With that in mind, and given that even Google is starting to sound worried about the economy, it's notable that Yahoo wasn't more cautious with its forecast.
Yahoo narrowed its expected full-year revenue from the range of $7.2 billion to $8 billion it issued three months ago to $7.35 billion to $7.85 billion.
Apparently, Wall Street was willing to hear the overtones of optimism in Chief Executive Jerry Yang's words Thursday. Yahoo stock rose 59 cents, or nearly 3 percent, to $21.99 in after-hours trading.
Don't read too much into that, though. The trouble with measuring Yahoo by stock performance is that it's in a foaming sea of possibilities right now with Microsoft's attempt to acquire Yahoo, a deal under which top rival Google will supply search ads and as much as $800 million in new revenue, a major reorganization and executive exodus, and the company settling its differences with activist investor Carl Icahn. Watching the stock is enough to make you seasick, and who can say how many expectations and counter-expectations have been baked into the price?
Frankly, it's remarkable given the number and scale of distractions that Yahoo managed to make an earnings announcement at all. Such complications take a toll on employees, but Yahoo quantified the challenge, too: it spent $22 million on advisers and legal defense costs dealing with Microsoft and Icahn.
One reason that President Sue Decker sounded optimistic is that the company believes it's narrowing the gap with Google in how much money it makes off each search ad.
There are two basic varieties of online ads, the text ads that appear next to search results and the more traditional graphical "display" ads that mirror what you'd see on TV or in a magazine. With the former, advertisers pay only when a user clicks on the ad, but with the latter, the advertiser generally pays when it's shown. Yahoo's hope is to bring the two realms together with unified tools for advertisers and to make it easier to control the complexities of display-ad campaigns.
Yahoo does better than Google in display ads, so it's natural for the company to try to press its advantage there. But even if Yahoo does manage to fire up the display-ad market with better tools, don't expect Google to be left in the dust.

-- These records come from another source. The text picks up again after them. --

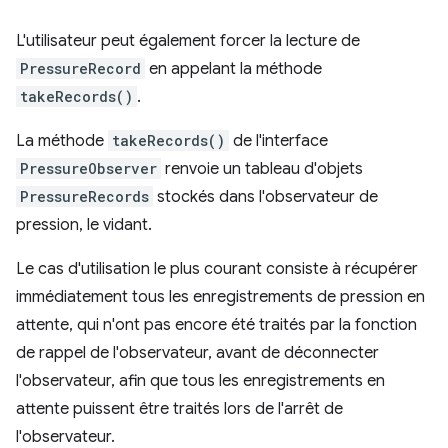
L'utilisateur peut également forcer la lecture de
PressureRecord
en appelant la méthode
takeRecords()
.
La méthode
takeRecords()
de l'interface
PressureObserver
renvoie un tableau d'objets
PressureRecords
stockés dans l'observateur de
pression, le vidant.
Le cas d'utilisation le plus courant consiste à récupérer
immédiatement tous les enregistrements de pression en
attente, qui n'ont pas encore été traités par la fonction
de rappel de l'observateur, avant de déconnecter
l'observateur, afin que tous les enregistrements en
attente puissent être traités lors de l'arrêt de
l'observateur.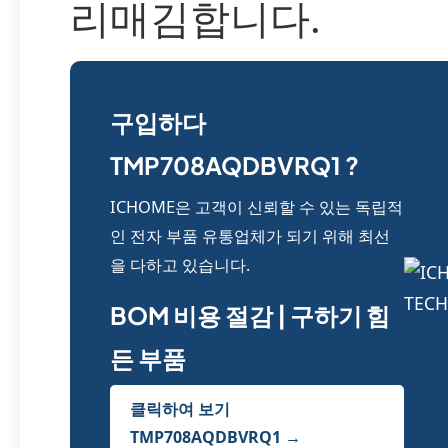
리매김합니다.
구입하다
TMP708AQDBVRQ1 ?
ICHOME은 고객이 신뢰할 수 있는 독립적
인 전자 부품 유통업체가 되기 위해 최선
을 다하고 있습니다.
BOM 비용 절감 | 구하기 힘
든 부품
클릭하여 보기
TMP708AQDBVRQ1 →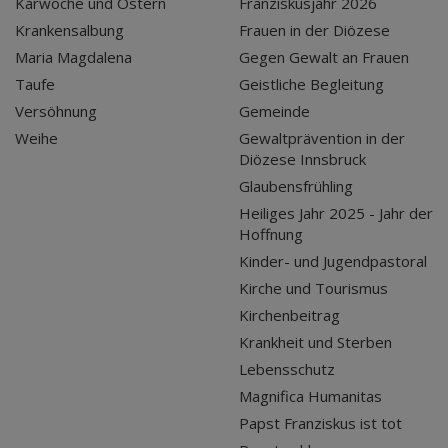
Karwoche und Ostern
Franziskusjahr 2026
Krankensalbung
Frauen in der Diözese
Maria Magdalena
Gegen Gewalt an Frauen
Taufe
Geistliche Begleitung
Versöhnung
Gemeinde
Weihe
Gewaltprävention in der
Diözese Innsbruck
Glaubensfrühling
Heiliges Jahr 2025 - Jahr der
Hoffnung
Kinder- und Jugendpastoral
Kirche und Tourismus
Kirchenbeitrag
Krankheit und Sterben
Lebensschutz
Magnifica Humanitas
Papst Franziskus ist tot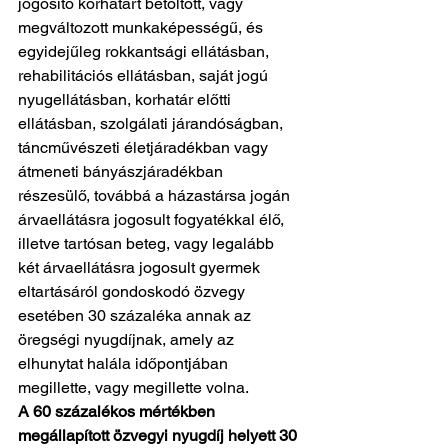
jogosító korhatárt betöltött, vagy 
megváltozott munkaképességű, és 
egyidejűleg rokkantsági ellátásban, 
rehabilitációs ellátásban, saját jogú 
nyugellátásban, korhatár előtti 
ellátásban, szolgálati járandóságban, 
táncművészeti életjáradékban vagy 
átmeneti bányászjáradékban 
részesülő, továbbá a házastársa jogán 
árvaellátásra jogosult fogyatékkal élő, 
illetve tartósan beteg, vagy legalább 
két árvaellátásra jogosult gyermek 
eltartásáról gondoskodó özvegy 
esetében 30 százaléka annak az 
öregségi nyugdíjnak, amely az 
elhunytat halála időpontjában 
megillette, vagy megillette volna.
A 60 százalékos mértékben 
megállapított özvegyi nyugdíj helyett 30 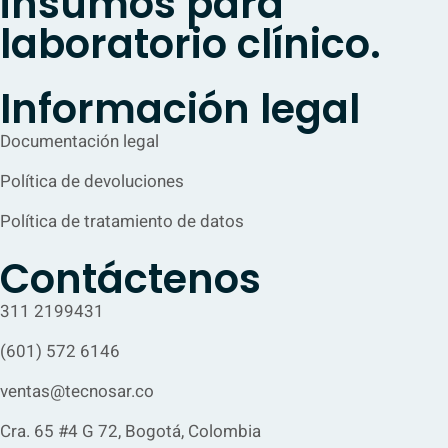
insumos para
laboratorio clínico.
Información legal
Documentación legal
Política de devoluciones
Política de tratamiento de datos
Contáctenos
311 2199431
(601) 572 6146
ventas@tecnosar.co
Cra. 65 #4 G 72, Bogotá, Colombia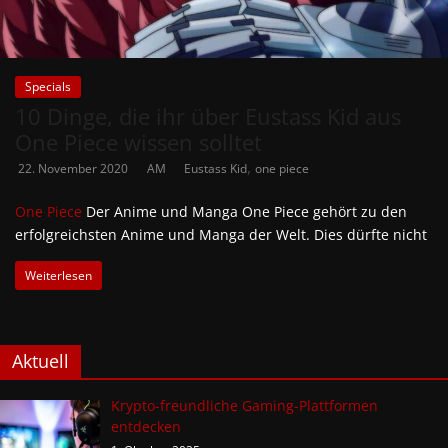
Specials
10 Dinge, die ihr über Eustass Kid aus
One Piece wissen solltet
,
22. November 2020
AM
Eustass Kid
one piece
One Piece
Der Anime und Manga One Piece gehört zu den
erfolgreichsten Anime und Manga der Welt. Dies dürfte nicht
Weiterlesen
Aktuell
Krypto-freundliche Gaming-Plattformen
entdecken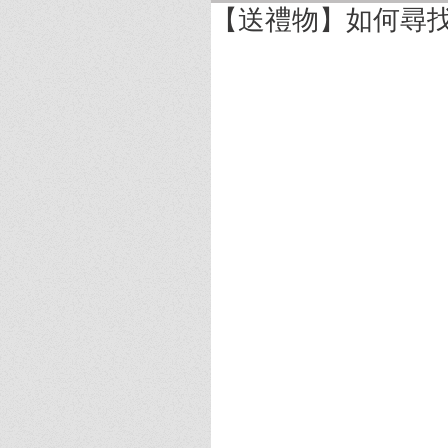
【送禮物】如何尋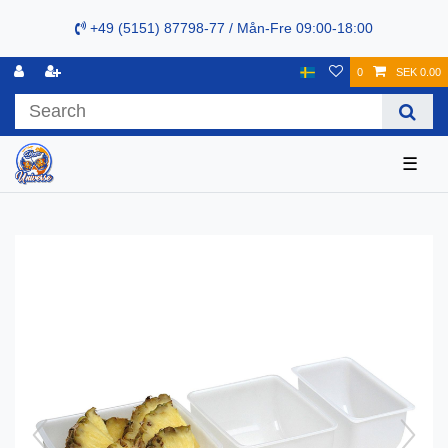
+49 (5151) 87798-77 / Mån-Fre 09:00-18:00
0
SEK 0.00
☰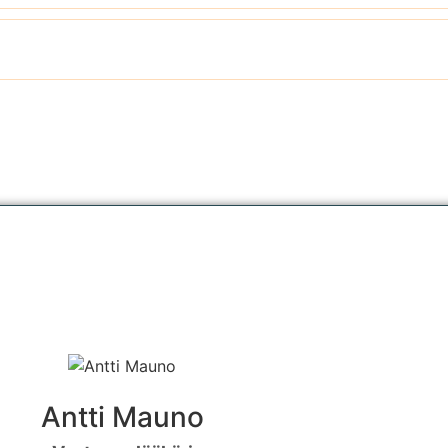
Antti Mauno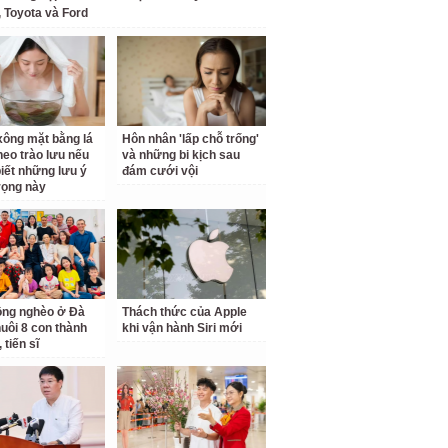
 Toyota và Ford
ông mặt bằng lá
Hôn nhân 'lấp chỗ trống'
theo trào lưu nếu
và những bi kịch sau
iết những lưu ý
đám cưới vội
rọng này
ồng nghèo ở Đà
Thách thức của Apple
uôi 8 con thành
khi vận hành Siri mới
 tiến sĩ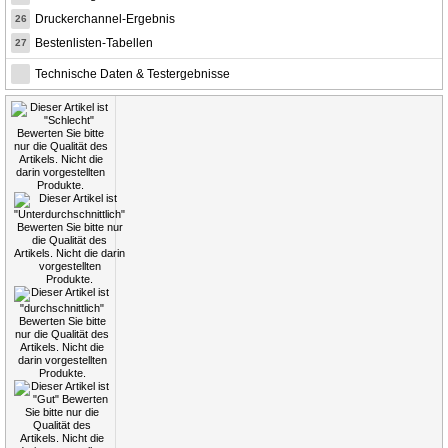
Druckerchannel-Ergebnis
26
Bestenlisten-Tabellen
27
Technische Daten & Testergebnisse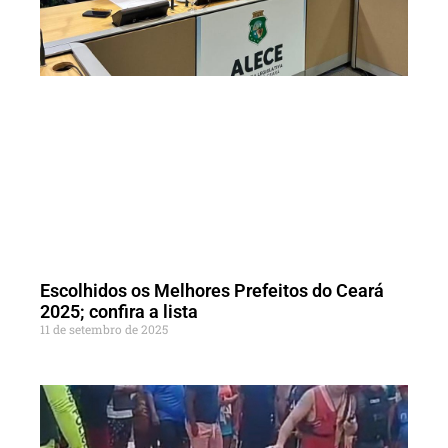
Escolhidos os Melhores Prefeitos do Ceará
2025; confira a lista
11 de setembro de 2025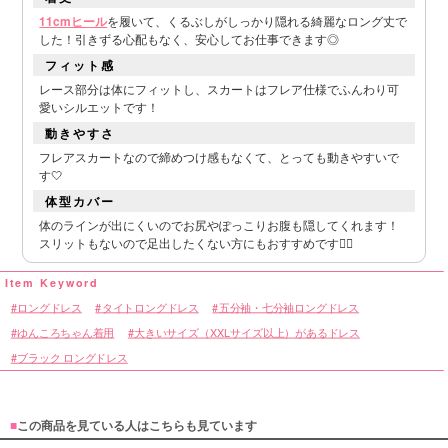
11cmヒール
を履いて、くるぶしがしっかり隠れる綺麗なロング丈で
した！引きずる心配もなく、安心してお仕事できます◎
フィット感
レース部分は体にフィットし、スカートはフレア仕様でふんわり可
愛いシルエットです！
動きやすさ
フレアスカートなので締めつけ感もなくて、とっても動きやすいで
す🤍
体型カバー
体のラインが出にくいのでお尻やぽっこりお腹も隠してくれます！
スリットもないので足出したくない方にもおすすめです👌🏻
ロングドレス
タイトロングドレス
五分袖・七分袖ロングドレス
ゆんころちゃん着用
大きいサイズ（XXLサイズ以上）があるドレス
ブラック ロングドレス
■
この商品を見ている人はこちらも見ています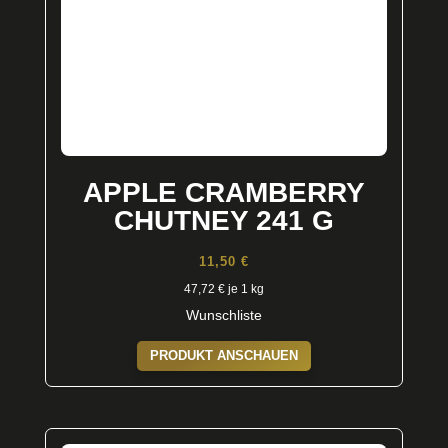
APPLE CRAMBERRY
CHUTNEY 241 G
11,50
€
47,72
€
je 1 kg
Wunschliste
PRODUKT ANSCHAUEN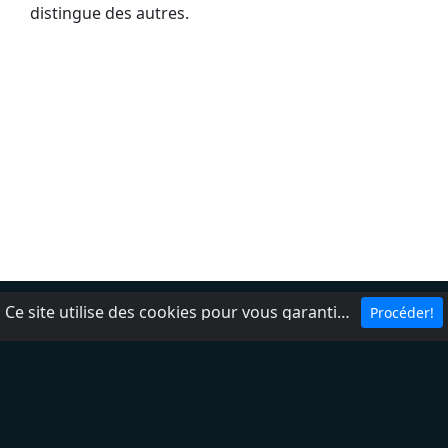
distingue des autres.
Ce site utilise des cookies pour vous garantir la meilleure expérience sur notre site.
Procéder!
Politique de Confidencialité
Nos contacts
DMCA
Ajouter une radio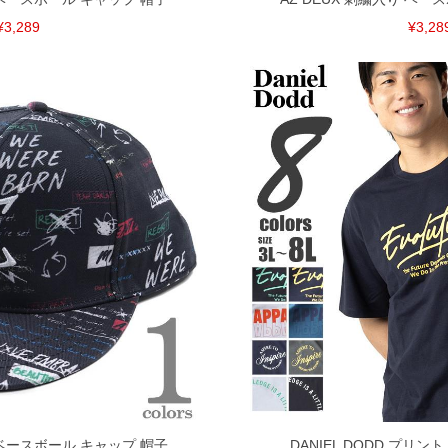
¥3,289
¥3,28
り ベースボール キャップ 帽子
DANIEL DODD プリン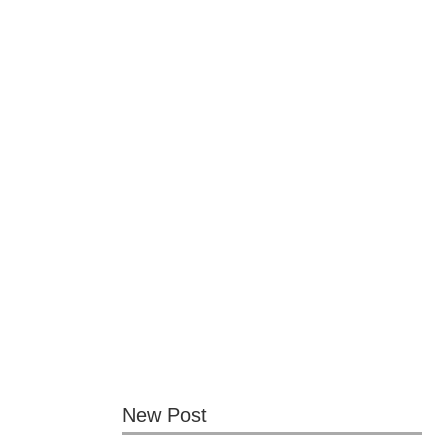
New Post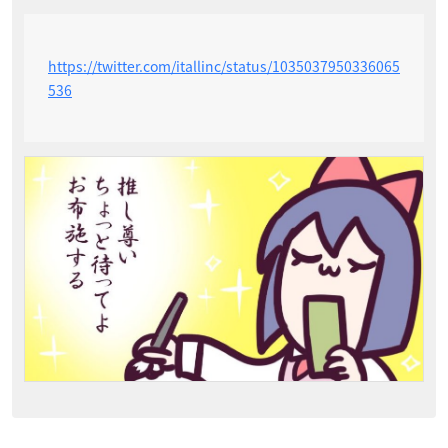
https://twitter.com/itallinc/status/1035037950336065
536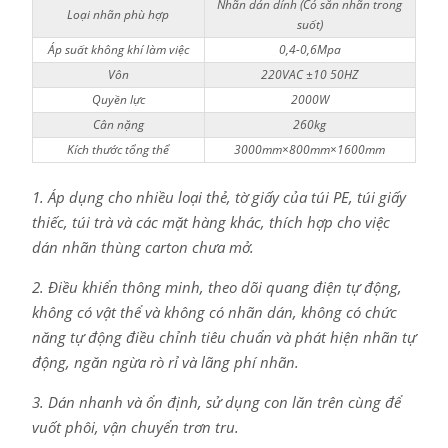
Nhãn dán dính (Có sẵn nhãn trong
Loại nhãn phù hợp
suốt)
Áp suất không khí làm việc
0,4-0,6Mpa
Vôn
220VAC ±10 50HZ
Quyền lực
2000W
Cân nặng
260kg
Kích thước tổng thể
3000mm×800mm×1600mm
1. Áp dụng cho nhiều loại thẻ, tờ giấy của túi PE, túi giấy
thiếc, túi trà và các mặt hàng khác, thích hợp cho việc
dán nhãn thùng carton chưa mở.
2. Điều khiển thông minh, theo dõi quang điện tự động,
không có vật thể và không có nhãn dán, không có chức
năng tự động điều chỉnh tiêu chuẩn và phát hiện nhãn tự
động, ngăn ngừa rò rỉ và lãng phí nhãn.
3. Dán nhanh và ổn định, sử dụng con lăn trên cùng để
vuốt phôi, vận chuyển trơn tru.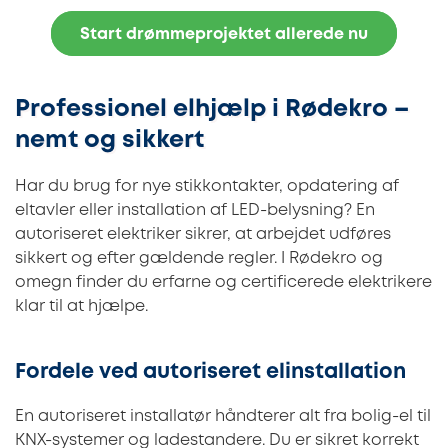
Start drømmeprojektet allerede nu
Professionel elhjælp i Rødekro –
nemt og sikkert
Har du brug for nye stikkontakter, opdatering af
eltavler eller installation af LED-belysning? En
autoriseret elektriker sikrer, at arbejdet udføres
sikkert og efter gældende regler. I Rødekro og
omegn finder du erfarne og certificerede elektrikere
klar til at hjælpe.
Fordele ved autoriseret elinstallation
En autoriseret installatør håndterer alt fra bolig-el til
KNX-systemer og ladestandere. Du er sikret korrekt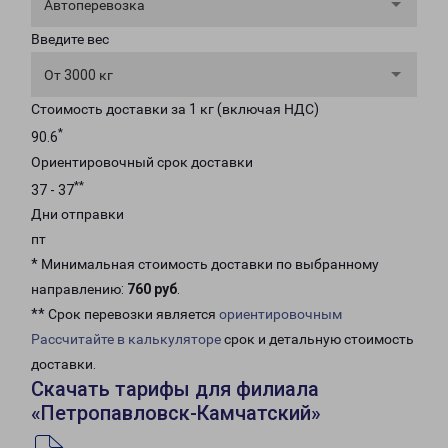
Автоперевозка
Введите вес
От 3000 кг
Стоимость доставки за 1 кг (включая НДС)
*
90.6
Ориентировочный срок доставки
**
37 - 37
Дни отправки
пт
* Минимальная стоимость доставки по выбранному
направлению:
760 руб
.
** Срок перевозки является
ориентировочным
Рассчитайте в калькуляторе
срок и детальную стоимость
доставки.
Скачать тарифы для филиала
«Петропавловск-Камчатский»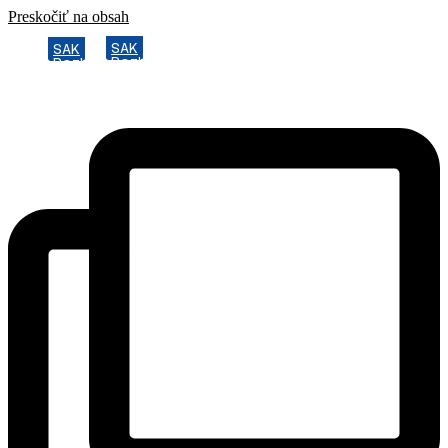
Preskočiť na obsah
SAK
SAK
Rozhodcovský súd SAK
Rozhodcovský súd SAK
Bulletin
Bulletin
Nadácia
Nadácia
Konferencia advokátov 2025
Konferencia advokátov 2025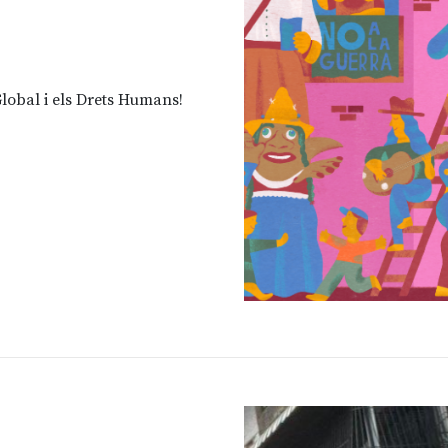
lobal i els Drets Humans!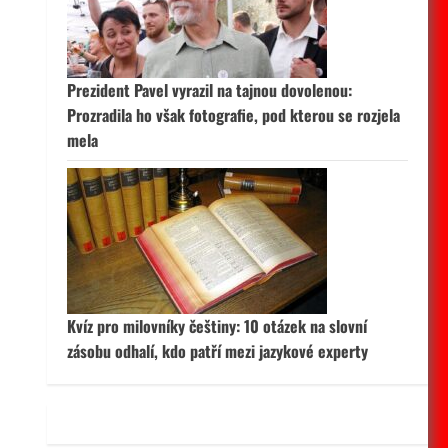
 aktivní
Prezident Pavel vyrazil na tajnou dovolenou:
Prozradila ho však fotografie, pod kterou se rozjela
mela
Kvíz pro milovníky češtiny: 10 otázek na slovní
zásobu odhalí, kdo patří mezi jazykové experty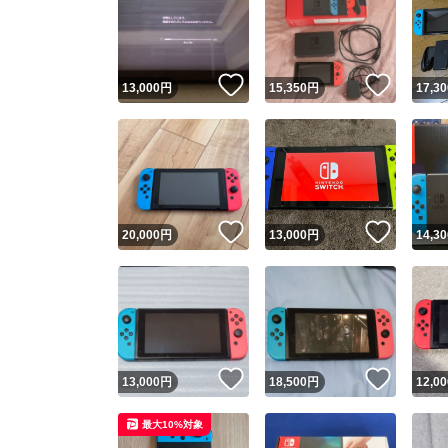
いいね！
いいね
13,000
円
15,350
円
17,30
いいね！
いいね
20,000
円
13,000
円
14,30
いいね！
いいね
13,000
円
18,500
円
12,00
最大10%対象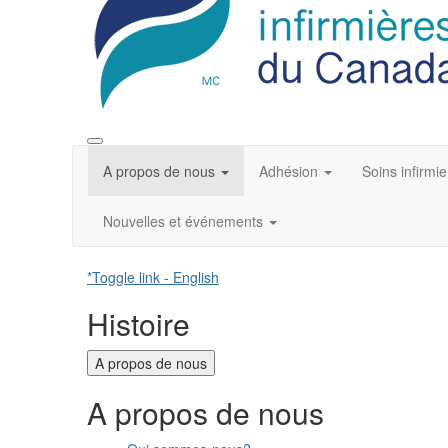
A propos de nous
Adhésion
Soins infirmie
Nouvelles et événements
*Toggle link - English
Histoire
A propos de nous
A propos de nous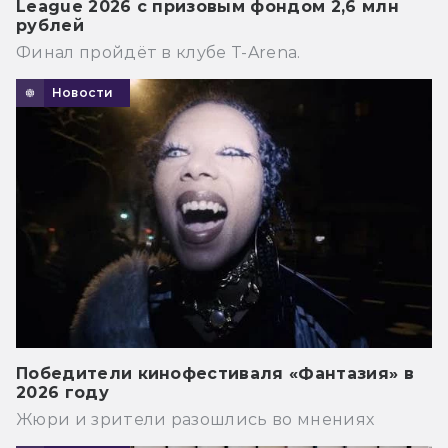
League 2026 с призовым фондом 2,6 млн
рублей
Финал пройдёт в клубе T-Arena.
Новости
Победители кинофестиваля «Фантазия» в
2026 году
Жюри и зрители разошлись во мнениях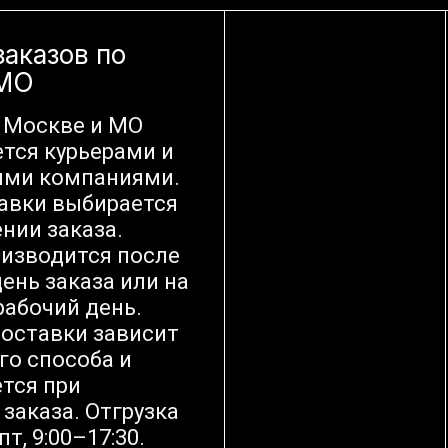
заказов по
 МО
 Москве и МО
тся курьерами и
ыми компаниями.
авки выбирается
нии заказа.
оизводится после
ень заказа или на
абочий день.
оставки зависит
го способа и
тся при
заказа. Отгрузка
т, 9:00–17:30.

For one thing, Google has fired up its own display-ad work with the DoubleClick acquisition. For another, the search-ad market is twice as big, according to analysis firm eMarketer, which projects U.S. spending on online ads will increase from $25.9 billion this year to $41 billion in 2011. But display ads are a relatively small part of that, increasing from $5.5 billion to $7.9 billion over the same period while search ads--the market Google dominates--rises from $10.4 billion to $16 billion.
One interesting note on the call came with the discussion of the Google advertising partnership. It doesn't look like Yahoo is counting on money from that partnership this year.
To recap its expected effects, Yahoo expects up to $800 million in revenue and $250 million to $450 million in operating cash flow from the Google deal, it said when it announced the deal. Yang said Tuesday that the money will be used to "enhance financial results and be reinvested in the company."
But the Google deal is under antitrust scrutiny right now from the Justice Department, Congress, and the states, and Yang also used a conspicuously cautious term--"if" not "when"--to describe the expected schedule for the deal's going into effect.
"If we implement (it), it would be some time in the fourth quarter, it looks like," he said. That contrasts with the company's earlier statements that it needs nobody's permission to go ahead with the deal and that its three-and-a-half-month delay for antitrust review is purely voluntary.